Future research should expand on these findings and include larger, randomized, placebo-controlled trials. These results also signal a need for improved clinical education on the topic, particularly in the pain management specialty, and potential adjustments to drug-test policies within clinics and across employers.

Conclusion

This study concludes that using CBD for chronic pain in patients using opioids has a significant effect on reducing opioid intake, reducing pain and improving QoL. Over half of the participants who added CBD hemp extract reduced or eliminated opioids over the course of 8 weeks, and almost all CBD users reported improvements in QoL.

Data sharing

The data that support the findings of this study are available from the corresponding author, AC, upon reasonable request.

Reviewer disclosure

One of the reviewers is a Consultant/Speaker and Researcher for US World Meds, BDSI, Salix, Enalare, Scilex, and Neumentum. They have no relationship with this specific research.

Declaration of interest

No potential conflict of interest was reported by the authors.

Acknowledgments

James Patrick Murphy, MD

• James Murphy granted access to his patient population for this study and allowed enrollment and data collection in his clinic, Murphy Pain Center. He has agreed to be acknowledged in this study.

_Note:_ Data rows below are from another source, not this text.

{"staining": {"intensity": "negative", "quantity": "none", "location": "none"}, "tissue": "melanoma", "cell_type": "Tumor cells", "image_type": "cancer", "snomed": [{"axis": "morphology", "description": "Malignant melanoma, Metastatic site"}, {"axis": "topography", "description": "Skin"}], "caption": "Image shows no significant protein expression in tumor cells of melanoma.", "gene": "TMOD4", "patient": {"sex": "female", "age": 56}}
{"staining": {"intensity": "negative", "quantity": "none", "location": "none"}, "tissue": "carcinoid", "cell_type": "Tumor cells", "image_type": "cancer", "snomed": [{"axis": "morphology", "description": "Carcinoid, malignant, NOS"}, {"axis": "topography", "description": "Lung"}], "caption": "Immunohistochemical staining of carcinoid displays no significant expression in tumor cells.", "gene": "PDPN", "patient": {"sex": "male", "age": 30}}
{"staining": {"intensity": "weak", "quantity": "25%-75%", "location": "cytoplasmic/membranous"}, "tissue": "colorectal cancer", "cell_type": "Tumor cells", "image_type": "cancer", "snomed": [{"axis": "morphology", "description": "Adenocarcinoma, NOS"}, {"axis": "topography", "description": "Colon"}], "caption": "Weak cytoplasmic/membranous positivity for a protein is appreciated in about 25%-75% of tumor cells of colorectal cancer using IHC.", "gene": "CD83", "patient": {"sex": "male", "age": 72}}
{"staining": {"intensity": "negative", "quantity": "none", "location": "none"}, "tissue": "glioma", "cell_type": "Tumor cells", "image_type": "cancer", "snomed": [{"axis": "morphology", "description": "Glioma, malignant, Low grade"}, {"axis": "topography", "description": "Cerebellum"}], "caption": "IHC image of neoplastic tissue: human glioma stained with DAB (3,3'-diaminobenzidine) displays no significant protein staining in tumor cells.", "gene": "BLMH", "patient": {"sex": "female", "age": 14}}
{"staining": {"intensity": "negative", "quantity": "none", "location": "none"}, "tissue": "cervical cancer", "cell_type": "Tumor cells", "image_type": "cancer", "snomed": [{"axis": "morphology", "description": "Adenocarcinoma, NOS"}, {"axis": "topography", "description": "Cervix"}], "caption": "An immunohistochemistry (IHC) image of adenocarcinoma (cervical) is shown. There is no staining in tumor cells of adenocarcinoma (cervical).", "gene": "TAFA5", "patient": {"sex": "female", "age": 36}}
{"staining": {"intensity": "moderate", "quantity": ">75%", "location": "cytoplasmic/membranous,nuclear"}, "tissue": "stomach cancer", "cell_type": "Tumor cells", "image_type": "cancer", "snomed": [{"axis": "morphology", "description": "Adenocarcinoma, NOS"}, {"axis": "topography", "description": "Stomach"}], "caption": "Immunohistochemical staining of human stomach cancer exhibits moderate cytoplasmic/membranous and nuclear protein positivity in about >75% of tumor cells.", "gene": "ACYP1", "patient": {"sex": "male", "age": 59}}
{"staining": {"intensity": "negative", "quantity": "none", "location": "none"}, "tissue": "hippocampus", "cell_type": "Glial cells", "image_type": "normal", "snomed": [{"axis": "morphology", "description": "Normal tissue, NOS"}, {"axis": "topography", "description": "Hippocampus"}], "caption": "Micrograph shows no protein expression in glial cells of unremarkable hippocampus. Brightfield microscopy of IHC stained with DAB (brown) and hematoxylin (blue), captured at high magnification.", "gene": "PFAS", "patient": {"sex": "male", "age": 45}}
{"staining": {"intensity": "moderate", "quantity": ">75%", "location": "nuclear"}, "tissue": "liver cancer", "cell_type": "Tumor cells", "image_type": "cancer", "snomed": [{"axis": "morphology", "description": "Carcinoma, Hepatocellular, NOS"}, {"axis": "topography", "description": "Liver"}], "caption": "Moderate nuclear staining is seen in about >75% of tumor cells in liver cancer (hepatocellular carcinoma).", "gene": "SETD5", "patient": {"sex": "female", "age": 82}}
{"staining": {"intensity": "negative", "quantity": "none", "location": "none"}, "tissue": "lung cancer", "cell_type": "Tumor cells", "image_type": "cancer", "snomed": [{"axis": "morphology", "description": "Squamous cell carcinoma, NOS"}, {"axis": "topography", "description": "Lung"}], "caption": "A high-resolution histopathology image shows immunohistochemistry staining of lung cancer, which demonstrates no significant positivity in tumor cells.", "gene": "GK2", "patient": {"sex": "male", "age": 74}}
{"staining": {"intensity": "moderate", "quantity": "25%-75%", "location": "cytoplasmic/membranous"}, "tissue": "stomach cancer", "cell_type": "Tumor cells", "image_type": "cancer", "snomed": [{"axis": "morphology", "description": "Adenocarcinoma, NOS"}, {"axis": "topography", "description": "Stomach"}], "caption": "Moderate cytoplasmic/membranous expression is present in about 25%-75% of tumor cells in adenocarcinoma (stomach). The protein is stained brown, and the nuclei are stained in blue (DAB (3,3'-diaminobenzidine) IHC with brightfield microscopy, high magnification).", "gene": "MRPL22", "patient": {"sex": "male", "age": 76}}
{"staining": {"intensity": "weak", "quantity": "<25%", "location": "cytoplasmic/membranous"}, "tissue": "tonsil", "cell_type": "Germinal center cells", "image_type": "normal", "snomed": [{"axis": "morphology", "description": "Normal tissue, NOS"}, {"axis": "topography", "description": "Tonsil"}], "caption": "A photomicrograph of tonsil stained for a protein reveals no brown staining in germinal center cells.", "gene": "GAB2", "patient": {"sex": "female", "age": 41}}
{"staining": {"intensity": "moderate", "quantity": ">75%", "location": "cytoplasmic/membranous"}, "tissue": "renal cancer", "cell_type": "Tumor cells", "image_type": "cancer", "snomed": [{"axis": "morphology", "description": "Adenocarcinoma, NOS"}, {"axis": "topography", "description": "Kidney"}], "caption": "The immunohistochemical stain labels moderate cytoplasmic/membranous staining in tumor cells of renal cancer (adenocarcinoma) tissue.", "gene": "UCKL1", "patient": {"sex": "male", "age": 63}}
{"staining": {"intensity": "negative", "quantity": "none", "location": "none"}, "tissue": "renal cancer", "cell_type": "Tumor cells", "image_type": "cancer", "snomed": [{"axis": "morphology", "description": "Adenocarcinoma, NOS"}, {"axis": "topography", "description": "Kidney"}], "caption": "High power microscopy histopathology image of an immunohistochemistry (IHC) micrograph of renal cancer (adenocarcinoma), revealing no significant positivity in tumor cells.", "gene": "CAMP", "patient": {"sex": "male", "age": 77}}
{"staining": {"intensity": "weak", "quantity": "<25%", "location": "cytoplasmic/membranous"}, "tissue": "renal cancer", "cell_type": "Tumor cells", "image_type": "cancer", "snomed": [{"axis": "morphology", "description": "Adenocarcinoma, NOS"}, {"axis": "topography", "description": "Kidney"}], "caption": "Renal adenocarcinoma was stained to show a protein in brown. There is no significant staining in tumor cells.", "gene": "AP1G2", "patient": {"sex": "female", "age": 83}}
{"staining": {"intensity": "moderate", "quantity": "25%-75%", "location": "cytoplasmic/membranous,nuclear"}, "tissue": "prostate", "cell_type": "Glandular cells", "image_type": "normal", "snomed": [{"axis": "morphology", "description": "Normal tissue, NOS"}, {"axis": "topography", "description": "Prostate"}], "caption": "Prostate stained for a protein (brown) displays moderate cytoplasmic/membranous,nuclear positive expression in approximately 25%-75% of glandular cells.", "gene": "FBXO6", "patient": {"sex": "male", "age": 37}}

• Data analysis and editorial assistance were provided by Omar Aboshady a medical writer and freelancer at Upwork.

Supplementary material

Supplemental data for this article can be accessed here.

Additional information

Funding

The study was funded by Ananda Professional. The funders had no role in study design, data collection, and analysis, or preparation of the manuscript. Alex Capano is employed by Ecofibre Ltd, which wholly owns the sponsor company, Ananda Professional.